Bale Sudah Tidak Diinginkan Di Real Madrid

Masa depan Gareth Bale di Real Madrid semakin berada di ujung tanduk setelah hubungannya dengan pelatih, Zinedine Zidane memanas. Tapi kenapa hubungan antara mereka berdua bisa berubah tak lagi indah?

Laporan di Spanyol menunjukkan bahwa Gareth Bale tidak masuk dalam rencana Real Madrid musim depan. Tapi pemain asal Wales itu, yang dikeluarkan dari El Real setelah kekalahan dari Real Sociedad, tidak diberi kesempatan untuk berpamitan untuk terakhir kalinya di Santiago Bernabeu kemarin.

Bale sendiri terlihat tersenyum kecut ketika dia duduk di bangku cadangan saat Real Madrid menelan kekalagan dua gol tanpa balas. Dan setelah peluit akhir berbunyi, ia langsung bangkit dan berjalan lurus ke lorong ganti tanpa menyapa atau menoleh pada suporter.

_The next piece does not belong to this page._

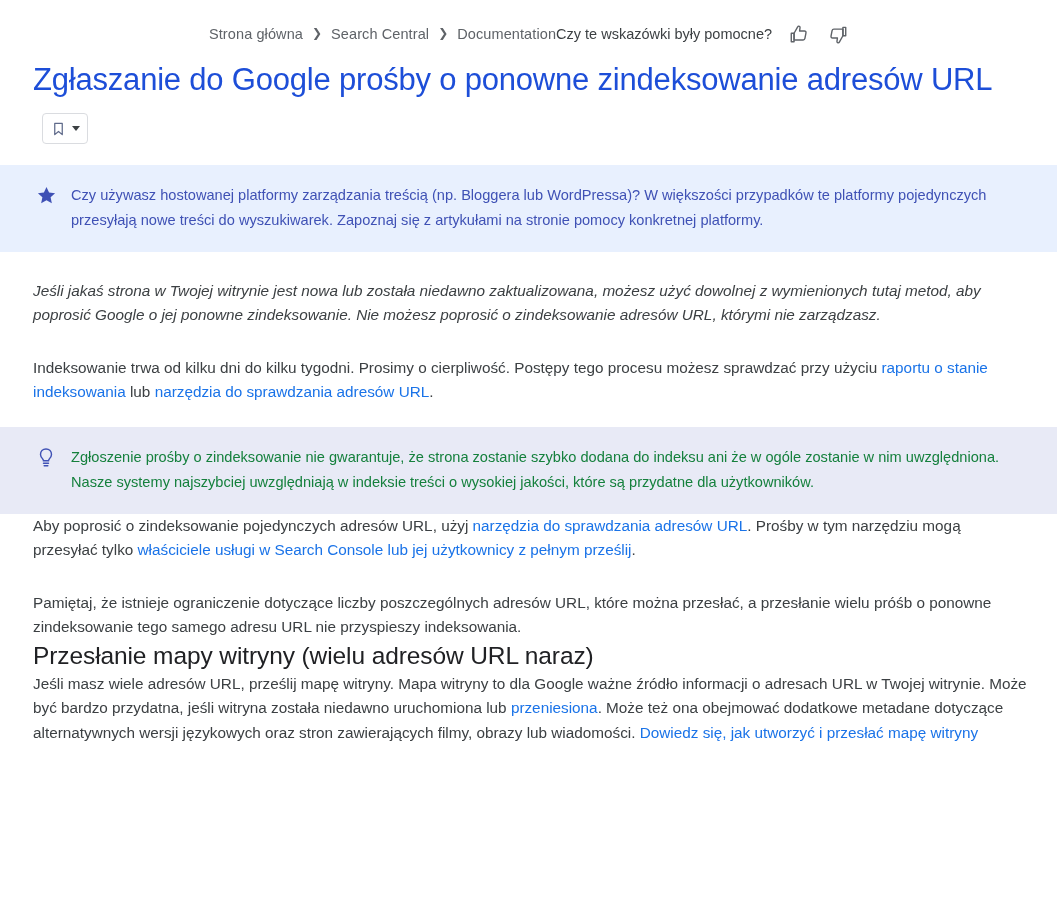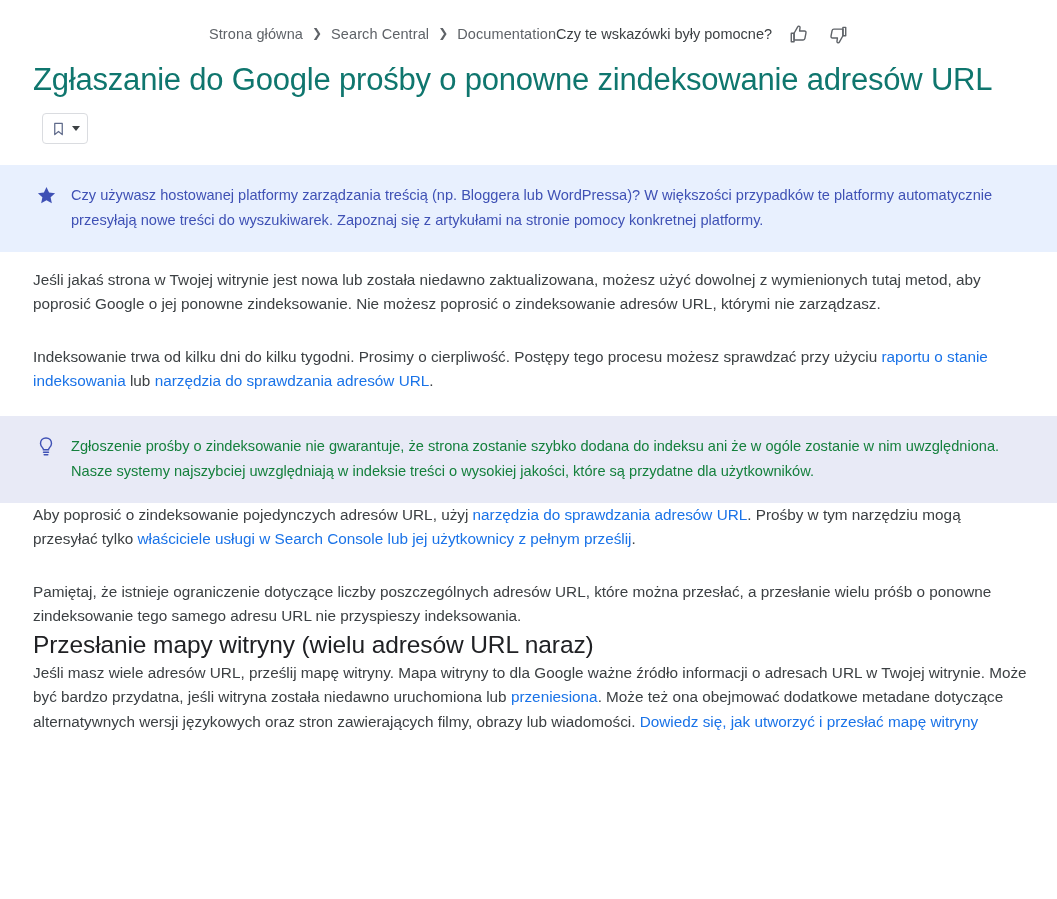"Zgłaszanie do Google prośby o" h1.page-title { color: #0f766e -> #1d4ed8 }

Ditanya apakah Bale pantas untuk memainkan satu pertandingan terakhirnya, Zidane menjawab: “Maaf saya tidak akan memainkannya, tapi tidak pernah ada yang tahu apa yang akan terjadi selanjutnya.”

“Bila saya pikir seorang pemain itu fit di dalam tim, saya harus melakukan apa yang menurut saya paling baik. Tidak ada yang bisa mengubah apa yang telah Bale lakukan untuk tim, tapi sebagai seorang pelatih saya tidak akan hidup di masa lalu,” tambah Zinedine Zidane.

Misteri soal Gareth Bale dan mengapa hubungan manisnya dengan Zinedine Zidane berubah memburuk menjadi berita hangat. Salah satu pendapat dikemukakan oleh seorang pengamat sepak bola Spanyol, Guillem Balague.

Semua Ingin Gareth Bale Pergi
Pakar sepak bola Spanyol yang juga pandit Sky Sports, Guillem Balague mengklaim bahwa semua orang di Real Madrid ingin Gareth Bale pergi. Balague juga mengatakan bahwa Bale terlibat perang dingin dengan Zidane.

“Gareth Bale dan Zizou tidak berbicara satu sama lain. Anda membaca dan mendengar media Spanyol dan hari ini seharusnya menjadi perpisahannya. Semua orang ingin dia pergi. Tapi … Dia tetap ingin bertahan.”